Probabilmente perché lo scenario internazionale è cambiato (lo stesso Venezuela ha varato una nuova moneta ancorata al petrolio, il petro), molti sono i paesi che richiedono di avere indietro l’oro depositato nelle banche centrali della Gran Bretagna e degli Stati Uniti. Infatti, nel giro di qualche anno, la Banca di Inghilterra ha perso il controllo di 400 tonnellate del prezioso metallo, mentre la Federal Reserve si è vista sfuggire circa 7.000 tonnellate tra il 2009 e il 2017, e si è ridotta a controllare solo 5.000 tonnellate.

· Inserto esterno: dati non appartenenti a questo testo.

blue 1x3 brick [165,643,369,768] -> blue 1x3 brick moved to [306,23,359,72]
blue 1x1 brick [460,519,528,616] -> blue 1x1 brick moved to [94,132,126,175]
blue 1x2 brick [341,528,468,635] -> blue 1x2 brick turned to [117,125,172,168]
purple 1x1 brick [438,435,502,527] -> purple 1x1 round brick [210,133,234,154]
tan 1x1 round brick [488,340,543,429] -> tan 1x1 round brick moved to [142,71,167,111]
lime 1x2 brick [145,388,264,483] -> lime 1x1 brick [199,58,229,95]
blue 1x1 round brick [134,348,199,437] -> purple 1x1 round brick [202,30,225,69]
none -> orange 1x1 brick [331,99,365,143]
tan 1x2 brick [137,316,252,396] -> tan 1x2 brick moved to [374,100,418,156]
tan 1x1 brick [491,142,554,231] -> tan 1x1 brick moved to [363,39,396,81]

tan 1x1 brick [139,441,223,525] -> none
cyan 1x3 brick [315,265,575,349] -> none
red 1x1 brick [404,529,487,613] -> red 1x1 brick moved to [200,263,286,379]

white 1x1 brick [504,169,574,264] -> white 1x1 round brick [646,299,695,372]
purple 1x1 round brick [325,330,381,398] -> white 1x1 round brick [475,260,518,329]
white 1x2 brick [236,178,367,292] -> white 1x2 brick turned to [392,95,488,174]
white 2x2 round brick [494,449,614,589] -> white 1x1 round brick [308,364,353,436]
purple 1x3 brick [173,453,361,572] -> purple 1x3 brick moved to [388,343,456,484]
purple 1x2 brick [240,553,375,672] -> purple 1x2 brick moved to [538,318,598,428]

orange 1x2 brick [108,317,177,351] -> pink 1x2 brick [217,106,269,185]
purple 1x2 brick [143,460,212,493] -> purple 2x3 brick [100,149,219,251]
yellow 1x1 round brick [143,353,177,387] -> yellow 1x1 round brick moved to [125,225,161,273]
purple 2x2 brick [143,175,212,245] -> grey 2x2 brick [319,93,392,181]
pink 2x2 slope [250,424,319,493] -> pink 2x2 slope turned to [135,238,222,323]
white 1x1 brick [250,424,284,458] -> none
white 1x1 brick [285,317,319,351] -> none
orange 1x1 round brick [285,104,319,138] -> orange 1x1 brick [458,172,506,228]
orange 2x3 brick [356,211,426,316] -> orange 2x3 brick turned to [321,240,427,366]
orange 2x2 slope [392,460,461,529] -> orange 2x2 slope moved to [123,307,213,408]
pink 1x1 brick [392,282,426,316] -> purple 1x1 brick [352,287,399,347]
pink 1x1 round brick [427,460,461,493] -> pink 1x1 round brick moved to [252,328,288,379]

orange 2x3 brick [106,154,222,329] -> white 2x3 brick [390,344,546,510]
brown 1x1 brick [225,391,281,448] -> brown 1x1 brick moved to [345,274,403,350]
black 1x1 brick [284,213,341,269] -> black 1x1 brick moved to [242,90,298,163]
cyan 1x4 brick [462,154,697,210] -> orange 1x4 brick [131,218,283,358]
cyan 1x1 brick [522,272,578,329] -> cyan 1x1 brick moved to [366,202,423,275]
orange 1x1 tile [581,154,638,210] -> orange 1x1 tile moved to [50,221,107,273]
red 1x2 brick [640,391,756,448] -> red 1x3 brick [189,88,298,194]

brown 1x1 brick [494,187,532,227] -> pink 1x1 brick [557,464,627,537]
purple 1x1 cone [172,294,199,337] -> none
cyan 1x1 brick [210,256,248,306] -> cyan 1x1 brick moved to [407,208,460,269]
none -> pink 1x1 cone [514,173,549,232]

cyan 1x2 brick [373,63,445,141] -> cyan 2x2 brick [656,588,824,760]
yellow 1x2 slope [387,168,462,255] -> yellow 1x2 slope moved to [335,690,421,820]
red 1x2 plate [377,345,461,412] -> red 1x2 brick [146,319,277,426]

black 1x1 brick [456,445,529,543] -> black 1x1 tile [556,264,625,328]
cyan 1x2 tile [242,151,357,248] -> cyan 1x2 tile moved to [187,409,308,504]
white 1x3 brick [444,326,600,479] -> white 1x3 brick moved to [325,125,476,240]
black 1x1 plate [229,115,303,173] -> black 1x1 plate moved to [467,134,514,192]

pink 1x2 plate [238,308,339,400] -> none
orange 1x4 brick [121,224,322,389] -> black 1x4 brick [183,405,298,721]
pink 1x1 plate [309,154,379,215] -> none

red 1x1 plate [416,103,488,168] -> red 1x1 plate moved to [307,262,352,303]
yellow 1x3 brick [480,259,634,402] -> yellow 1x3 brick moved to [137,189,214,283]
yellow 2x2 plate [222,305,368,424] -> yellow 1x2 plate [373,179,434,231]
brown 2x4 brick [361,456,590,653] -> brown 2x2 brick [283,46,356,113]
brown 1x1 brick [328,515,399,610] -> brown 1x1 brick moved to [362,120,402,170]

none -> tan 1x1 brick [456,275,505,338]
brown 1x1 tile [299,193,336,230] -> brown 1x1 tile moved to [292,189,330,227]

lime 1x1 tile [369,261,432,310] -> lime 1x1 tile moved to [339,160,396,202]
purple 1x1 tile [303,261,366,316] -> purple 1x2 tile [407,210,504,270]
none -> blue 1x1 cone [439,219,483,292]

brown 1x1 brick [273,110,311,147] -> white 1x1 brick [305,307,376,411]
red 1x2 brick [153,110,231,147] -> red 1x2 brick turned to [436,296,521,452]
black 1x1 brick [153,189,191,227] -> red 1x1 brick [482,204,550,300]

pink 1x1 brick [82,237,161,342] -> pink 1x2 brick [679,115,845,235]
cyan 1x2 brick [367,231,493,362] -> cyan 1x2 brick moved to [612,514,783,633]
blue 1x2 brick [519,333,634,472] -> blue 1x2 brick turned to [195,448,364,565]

A questi significativi eventi bisogna aggiungere che la Cina e la Russia si sono accordate per utilizzare sempre più le loro valute nazionali per i mutui scambi commerciali, con lo scopo di fronteggiare la politica finanziaria ostile nei loro confronti sviluppata dagli Stati Uniti. A questo proposito è interessante ricordare che la Russia, la Cina, l’UE hanno elaborato un piano per far sì che l’Iran continui tranquillamente a vendere il suo petrolio, nonostante le sanzioni statunitensi. Il sistema aggirerebbe le transazioni bancarie ed avverrebbe in sterline e in euro, colpendo chi – ha dichiarato Federica Mogherini – ha la pretesa di decidere con chi un paese sovrano debba intrattenere relazioni commerciali. Un altro segno di declino del mostro statunitense minacciato di perdere il signoraggio della sua moneta e di veder dirottati altrove gli investimenti degli altri paesi?

Note
[1] La lingua che parlavano gli aztechi, anche noti come mexica. Conservato in una biblioteca fiorentina, il Codice fiorentino contiene, invece, la Historia universal de las cosas de Nueva España in spagnolo e in nahuatl, terminata dal frate Bernardino de Sahagún nel 1569.
[2] Per chi non lo sapesse anche la Federal Reserve è di proprietà di azionisti privati.
[3] Oltre a ciò annunciò di nazionalizzare l’estrazione dell’oro, prima data in concessione a certe multinazionali, e di tutte le attività ad esso connesse.